On se situe ici, mathématiquement, dans un ensemble, certes infini mais parfaitement dénombrable!! Ensemble non borné par un élément maximal que serait l'ultime expérience, mais néanmoins dénombrable.
On peut dénombrer, c'est à dire compter, ou encore classer et ranger ces découvertes suivant la relation d'ordre total qui est celle de la chronologie. La conscience humaine peut s'exercer car elle est toujours en butte à quelque-chose de concret, d'expérimental, interpellant notre sensibilité (esthétique transcendentale) et par suite notre entendement.
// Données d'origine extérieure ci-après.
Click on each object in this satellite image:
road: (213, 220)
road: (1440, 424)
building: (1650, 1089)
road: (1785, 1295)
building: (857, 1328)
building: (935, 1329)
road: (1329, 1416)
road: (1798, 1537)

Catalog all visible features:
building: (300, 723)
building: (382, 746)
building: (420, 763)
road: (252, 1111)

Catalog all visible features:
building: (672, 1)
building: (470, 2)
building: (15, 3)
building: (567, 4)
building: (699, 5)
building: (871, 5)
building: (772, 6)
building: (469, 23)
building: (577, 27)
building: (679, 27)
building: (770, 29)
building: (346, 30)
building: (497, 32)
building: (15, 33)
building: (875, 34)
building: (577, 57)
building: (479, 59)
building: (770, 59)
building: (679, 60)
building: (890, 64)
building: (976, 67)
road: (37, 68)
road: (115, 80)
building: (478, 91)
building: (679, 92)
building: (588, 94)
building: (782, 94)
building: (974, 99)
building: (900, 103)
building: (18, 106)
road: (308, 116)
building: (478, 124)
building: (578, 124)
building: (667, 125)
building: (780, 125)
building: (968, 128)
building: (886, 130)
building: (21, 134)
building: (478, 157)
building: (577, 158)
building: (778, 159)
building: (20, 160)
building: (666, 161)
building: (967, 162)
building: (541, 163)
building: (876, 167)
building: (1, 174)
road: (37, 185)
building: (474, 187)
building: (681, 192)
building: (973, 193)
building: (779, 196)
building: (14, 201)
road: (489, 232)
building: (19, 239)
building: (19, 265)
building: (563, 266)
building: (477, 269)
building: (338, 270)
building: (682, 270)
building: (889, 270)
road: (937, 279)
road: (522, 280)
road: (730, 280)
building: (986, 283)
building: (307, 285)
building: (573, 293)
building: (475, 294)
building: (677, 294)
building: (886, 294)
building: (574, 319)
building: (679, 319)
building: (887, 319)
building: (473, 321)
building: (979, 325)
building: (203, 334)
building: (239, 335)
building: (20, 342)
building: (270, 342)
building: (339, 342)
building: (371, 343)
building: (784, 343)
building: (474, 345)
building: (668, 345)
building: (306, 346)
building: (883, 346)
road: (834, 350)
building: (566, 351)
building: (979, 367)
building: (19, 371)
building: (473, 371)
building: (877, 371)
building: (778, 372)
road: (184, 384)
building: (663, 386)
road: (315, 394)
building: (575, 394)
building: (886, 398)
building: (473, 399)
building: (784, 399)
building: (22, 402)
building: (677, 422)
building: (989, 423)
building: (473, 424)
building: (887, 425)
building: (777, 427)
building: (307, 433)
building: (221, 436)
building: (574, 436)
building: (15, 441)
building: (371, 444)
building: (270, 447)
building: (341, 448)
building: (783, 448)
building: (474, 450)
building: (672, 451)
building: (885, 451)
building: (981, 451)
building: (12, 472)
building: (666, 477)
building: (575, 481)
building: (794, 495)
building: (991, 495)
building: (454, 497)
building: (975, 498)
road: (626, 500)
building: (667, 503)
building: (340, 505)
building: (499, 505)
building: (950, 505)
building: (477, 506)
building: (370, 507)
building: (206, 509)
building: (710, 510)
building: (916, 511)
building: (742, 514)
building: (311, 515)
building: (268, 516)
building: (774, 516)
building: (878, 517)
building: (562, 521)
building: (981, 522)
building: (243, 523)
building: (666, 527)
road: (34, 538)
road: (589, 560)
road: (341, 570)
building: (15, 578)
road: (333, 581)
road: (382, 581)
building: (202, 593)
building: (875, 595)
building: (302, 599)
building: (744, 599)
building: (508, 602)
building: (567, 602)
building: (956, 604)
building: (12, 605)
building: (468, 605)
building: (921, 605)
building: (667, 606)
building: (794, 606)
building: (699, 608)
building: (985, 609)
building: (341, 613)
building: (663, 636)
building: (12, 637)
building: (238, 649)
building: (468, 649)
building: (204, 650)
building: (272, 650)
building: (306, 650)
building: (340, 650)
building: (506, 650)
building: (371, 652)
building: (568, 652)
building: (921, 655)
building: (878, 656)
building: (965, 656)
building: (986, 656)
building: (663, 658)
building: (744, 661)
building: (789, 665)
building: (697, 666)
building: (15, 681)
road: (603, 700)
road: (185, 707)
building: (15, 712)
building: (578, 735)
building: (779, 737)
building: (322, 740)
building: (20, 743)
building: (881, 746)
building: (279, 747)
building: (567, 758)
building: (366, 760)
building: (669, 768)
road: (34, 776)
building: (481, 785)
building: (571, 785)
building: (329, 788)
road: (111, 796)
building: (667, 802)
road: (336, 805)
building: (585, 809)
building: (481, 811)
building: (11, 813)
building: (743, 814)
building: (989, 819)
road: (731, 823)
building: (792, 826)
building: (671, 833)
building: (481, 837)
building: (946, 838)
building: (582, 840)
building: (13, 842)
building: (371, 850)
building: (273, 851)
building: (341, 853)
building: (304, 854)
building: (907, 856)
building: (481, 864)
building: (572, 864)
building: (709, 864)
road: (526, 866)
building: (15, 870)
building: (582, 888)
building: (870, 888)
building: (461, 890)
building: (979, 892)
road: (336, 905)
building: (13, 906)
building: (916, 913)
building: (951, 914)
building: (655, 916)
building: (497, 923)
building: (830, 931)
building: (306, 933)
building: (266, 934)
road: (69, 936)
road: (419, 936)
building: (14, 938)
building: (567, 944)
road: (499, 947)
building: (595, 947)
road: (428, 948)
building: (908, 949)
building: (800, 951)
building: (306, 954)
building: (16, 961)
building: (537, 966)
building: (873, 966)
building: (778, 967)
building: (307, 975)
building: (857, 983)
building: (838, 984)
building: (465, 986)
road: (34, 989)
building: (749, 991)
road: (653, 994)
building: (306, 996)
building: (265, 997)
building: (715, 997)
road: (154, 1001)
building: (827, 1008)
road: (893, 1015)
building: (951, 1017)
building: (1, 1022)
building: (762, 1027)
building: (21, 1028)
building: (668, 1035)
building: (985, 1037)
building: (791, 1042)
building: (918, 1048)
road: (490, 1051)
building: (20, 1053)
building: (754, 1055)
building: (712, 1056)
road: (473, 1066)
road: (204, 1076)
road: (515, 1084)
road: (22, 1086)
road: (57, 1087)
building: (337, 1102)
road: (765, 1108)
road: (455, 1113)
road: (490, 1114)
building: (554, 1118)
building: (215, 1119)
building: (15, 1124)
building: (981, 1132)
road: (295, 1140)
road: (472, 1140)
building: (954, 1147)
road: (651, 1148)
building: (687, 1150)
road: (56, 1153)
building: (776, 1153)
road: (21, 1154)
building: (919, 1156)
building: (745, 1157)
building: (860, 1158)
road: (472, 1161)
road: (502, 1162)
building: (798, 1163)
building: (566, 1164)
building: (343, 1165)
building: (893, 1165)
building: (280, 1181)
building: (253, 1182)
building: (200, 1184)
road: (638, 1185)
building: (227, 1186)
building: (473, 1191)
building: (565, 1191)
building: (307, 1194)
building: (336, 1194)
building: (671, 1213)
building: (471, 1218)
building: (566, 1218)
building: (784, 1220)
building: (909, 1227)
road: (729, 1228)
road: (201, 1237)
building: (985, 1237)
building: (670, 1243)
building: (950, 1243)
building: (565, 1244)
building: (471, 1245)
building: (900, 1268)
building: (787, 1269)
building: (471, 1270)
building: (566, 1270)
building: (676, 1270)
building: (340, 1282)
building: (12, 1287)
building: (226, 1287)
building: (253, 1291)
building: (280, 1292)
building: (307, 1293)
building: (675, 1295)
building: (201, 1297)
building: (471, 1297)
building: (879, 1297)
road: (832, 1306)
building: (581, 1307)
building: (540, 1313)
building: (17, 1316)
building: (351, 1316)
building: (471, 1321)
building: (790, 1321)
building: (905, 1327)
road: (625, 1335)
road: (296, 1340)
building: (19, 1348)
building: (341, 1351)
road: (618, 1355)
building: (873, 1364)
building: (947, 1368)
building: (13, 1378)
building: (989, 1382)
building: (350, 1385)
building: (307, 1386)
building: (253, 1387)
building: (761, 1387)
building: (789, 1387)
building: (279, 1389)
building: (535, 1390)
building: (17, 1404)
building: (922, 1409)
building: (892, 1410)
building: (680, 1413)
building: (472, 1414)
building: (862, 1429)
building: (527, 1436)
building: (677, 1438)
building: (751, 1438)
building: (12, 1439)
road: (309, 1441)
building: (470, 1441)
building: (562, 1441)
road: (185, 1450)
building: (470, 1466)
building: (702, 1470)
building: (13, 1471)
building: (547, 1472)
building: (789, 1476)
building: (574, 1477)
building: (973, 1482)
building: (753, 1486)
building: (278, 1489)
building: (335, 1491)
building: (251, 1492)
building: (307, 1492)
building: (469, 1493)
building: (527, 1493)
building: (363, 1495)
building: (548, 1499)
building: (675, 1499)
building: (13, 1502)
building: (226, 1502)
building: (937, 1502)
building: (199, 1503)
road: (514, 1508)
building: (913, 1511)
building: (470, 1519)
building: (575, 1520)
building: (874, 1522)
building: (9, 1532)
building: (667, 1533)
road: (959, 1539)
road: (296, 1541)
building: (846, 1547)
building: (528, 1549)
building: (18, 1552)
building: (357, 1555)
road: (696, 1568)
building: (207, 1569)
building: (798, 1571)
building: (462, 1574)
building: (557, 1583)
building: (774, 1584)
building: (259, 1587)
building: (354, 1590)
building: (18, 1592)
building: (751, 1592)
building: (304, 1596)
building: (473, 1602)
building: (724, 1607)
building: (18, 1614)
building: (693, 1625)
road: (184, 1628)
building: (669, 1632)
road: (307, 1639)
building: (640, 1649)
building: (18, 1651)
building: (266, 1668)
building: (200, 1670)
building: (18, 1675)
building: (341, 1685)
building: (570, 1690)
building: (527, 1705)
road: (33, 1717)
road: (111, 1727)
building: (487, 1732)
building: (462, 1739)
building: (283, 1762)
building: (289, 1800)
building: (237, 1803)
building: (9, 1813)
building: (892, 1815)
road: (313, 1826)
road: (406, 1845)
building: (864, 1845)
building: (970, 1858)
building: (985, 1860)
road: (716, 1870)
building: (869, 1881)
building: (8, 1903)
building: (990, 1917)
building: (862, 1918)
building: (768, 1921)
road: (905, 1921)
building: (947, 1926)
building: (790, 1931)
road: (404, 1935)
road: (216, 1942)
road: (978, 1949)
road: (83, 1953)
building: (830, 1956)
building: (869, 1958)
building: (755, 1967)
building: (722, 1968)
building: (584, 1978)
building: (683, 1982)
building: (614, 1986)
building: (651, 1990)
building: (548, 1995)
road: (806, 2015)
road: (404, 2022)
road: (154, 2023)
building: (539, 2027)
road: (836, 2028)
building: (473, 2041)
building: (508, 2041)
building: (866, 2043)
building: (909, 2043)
Alors qu'une connaissance absolue et métaphysique se rapporte à un ensemble infini non dénombrable! Comme pour Dieu, je peux définir conceptuellement et mathématiquement tous les nombres de l'univers mais je ne peux pas me les schématiser et me les représenter tous d'un seul coup. Même si je me limite à une parcelle de ce Dieu infini, par ex aux nombres compris entre 0 et 1. Je ne pourrai jamais les penser tous à la fois en même temps ; entre 2 nombres, aussi rapprochés soient-ils, il en existe une infinité non dénombrable d'autres.
C'est toute la différence entre les fonctions discrètes et les fonctions continues.
Bon! Peut-être un peu tiré par les cheveux mais ça peut aider à comprendre.